El segundo principio al que debo referirme es el de la sumisión a las reglas generales, que tiene una influencia tan poderosa en las acciones del entendimiento y es capaz de imponerse a los mismos sentidos. Cuando se sabe por experiencia que un objeto va siempre acompañado de otro, cada vez que el primer objeto aparece, aunque cambiado en circunstancias importantes, pasamos naturalmente a la concepción del segundo, y concebimos una idea de él de una manera tan intensa y vivaz como si hubiéramos inducido su existencia por la más justa y auténtica conclusión de nuestro entendimiento. Nada puede desengañarnos, ni aun nuestros sentidos, que en lugar de corregir este falso juicio se hallan frecuentemente pervertidos por él y parecen autorizar su error.

La conclusión que yo saco de estos dos principios, unida a la influencia de la comparación antes mencionada, es muy breve y decisiva. Todo objeto va acompaño de una emoción proporcionada a él: un objeto grande, de una gran emoción; un objeto pequeño, con una pequeña emoción. Un objeto grande siguiendo a un objeto pequeño produce una emoción grande siguiendo a una pequeña. Ahora bien: una gran emoción sucediendo a una pequeña llega a ser aún más grande y crece más allá de su ordinaria proporción. Como existe un cierto grado de emoción que generalmente acompaña a una dada magnitud del objeto, cuando la emoción crece, ente imaginamos que el objeto ha crecido igualmente. El efecto lleva nuestra atención hacia su causa usual; un cierto grado de emoción, hacia una cierta magnitud del objeto, y no comprendemos que la emoción pueda cambiar por la comparación sin cambiar algo en el objeto. Aquellos que conocen la parte metafísica de la óptica y saben cómo transferimos los juicios y conclusiones del entendimiento a los sentidos concebirán fácilmente esta operación en su totalidad.

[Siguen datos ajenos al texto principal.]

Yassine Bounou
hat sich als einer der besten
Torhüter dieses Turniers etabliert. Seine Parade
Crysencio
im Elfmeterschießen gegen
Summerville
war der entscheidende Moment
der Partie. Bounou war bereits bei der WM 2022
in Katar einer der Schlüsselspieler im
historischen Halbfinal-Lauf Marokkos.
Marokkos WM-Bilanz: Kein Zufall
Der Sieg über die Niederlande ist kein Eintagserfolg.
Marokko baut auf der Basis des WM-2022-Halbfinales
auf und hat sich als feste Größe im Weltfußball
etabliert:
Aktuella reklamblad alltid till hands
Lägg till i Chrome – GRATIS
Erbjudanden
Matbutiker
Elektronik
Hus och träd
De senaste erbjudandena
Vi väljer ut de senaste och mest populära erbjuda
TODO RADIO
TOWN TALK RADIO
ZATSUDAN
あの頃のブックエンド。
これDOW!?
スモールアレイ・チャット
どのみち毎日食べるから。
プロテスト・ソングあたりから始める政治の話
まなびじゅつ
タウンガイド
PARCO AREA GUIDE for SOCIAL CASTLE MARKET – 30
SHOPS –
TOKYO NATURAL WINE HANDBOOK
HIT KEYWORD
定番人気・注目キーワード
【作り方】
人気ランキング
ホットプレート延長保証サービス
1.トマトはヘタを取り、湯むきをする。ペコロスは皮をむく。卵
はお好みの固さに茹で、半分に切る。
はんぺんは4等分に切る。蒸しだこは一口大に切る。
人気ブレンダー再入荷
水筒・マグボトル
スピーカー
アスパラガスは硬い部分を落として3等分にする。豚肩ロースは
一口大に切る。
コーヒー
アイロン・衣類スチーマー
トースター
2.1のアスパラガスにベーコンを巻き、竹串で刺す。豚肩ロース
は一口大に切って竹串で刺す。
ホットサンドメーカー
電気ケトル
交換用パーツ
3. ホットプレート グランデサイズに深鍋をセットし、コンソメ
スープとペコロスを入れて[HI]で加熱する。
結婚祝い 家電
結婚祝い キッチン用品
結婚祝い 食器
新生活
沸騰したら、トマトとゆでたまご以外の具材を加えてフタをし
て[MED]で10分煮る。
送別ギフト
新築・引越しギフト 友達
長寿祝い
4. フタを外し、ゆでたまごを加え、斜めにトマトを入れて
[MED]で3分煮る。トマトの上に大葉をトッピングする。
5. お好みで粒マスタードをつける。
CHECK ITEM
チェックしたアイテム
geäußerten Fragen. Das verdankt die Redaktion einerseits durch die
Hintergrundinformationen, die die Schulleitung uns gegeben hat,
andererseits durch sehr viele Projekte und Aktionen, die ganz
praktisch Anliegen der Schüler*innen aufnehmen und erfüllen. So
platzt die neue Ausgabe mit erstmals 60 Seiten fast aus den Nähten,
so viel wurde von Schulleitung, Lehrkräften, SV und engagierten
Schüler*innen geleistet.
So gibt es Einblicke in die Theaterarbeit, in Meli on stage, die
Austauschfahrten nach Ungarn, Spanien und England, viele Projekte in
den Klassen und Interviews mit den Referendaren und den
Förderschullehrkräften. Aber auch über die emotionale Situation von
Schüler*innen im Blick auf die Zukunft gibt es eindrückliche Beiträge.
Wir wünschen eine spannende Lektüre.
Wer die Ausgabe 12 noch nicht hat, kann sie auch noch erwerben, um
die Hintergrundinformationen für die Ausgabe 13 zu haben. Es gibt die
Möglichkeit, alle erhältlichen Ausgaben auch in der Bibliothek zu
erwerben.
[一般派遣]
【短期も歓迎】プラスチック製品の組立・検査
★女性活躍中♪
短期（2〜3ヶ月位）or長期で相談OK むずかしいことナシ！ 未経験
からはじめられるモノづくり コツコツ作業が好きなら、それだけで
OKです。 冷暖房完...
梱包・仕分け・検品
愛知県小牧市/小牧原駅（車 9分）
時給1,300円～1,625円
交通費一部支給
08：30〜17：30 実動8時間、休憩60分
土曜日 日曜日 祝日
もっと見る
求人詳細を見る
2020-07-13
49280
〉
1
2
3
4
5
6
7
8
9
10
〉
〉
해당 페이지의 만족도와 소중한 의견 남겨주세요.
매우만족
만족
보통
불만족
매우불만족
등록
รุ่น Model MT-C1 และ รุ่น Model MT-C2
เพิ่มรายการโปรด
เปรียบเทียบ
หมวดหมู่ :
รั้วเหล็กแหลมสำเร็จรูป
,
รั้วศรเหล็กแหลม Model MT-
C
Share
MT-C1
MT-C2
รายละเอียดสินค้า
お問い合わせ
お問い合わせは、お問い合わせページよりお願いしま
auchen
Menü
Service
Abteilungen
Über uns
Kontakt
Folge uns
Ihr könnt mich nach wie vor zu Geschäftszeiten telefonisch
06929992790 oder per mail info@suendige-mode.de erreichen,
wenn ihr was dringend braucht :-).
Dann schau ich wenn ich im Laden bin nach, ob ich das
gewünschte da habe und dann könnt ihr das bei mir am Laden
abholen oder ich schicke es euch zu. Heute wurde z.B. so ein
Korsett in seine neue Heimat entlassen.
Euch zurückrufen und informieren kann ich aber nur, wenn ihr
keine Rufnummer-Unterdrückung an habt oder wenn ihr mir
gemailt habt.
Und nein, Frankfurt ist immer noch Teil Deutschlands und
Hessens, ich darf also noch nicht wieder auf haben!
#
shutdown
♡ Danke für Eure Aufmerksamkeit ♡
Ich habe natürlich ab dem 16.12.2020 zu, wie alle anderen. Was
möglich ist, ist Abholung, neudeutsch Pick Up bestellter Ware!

Pero dejando a un lado el nuevo descubrimiento de una impresión que acompaña secretamente a toda idea, debemos por lo menos aceptar el principio del que ha surgido el descubrimiento: que cuando el elemento surge los objetos aparecen más o menos grandes por su comparación con otros. Tenemos tantos ejemplos de esto, que es imposible poner en cuestión su veracidad. Precisamente de este principio derivo yo las pasiones de la malicia y la envidia.

Es evidente que debemos experimentar una satisfacción mayor o menor al reflexionar sobre nuestra condición y circunstancias, según que aparezcan más o menos afortunadas o felices y según los grados de riqueza, poder y mérito de que pensamos ser poseedores. Ahora bien: como rara vez juzgamos de los objetos por su valor intrínseco, sino que nos formamos nuestras nociones de ellos por comparación con otros objetos, resulta que según observemos mayor o menor cantidad de felicidad o desgracia en los otros estimaremos en más o en menos la que nos pertenece y sentiremos, en consecuencia, dolor o placer. La desgracia de los otros nos proporciona una idea más vivaz de nuestra felicidad, y su felicidad, una más vivaz de nuestra miseria. La primera, por consiguiente, produce placer, y la última, dolor.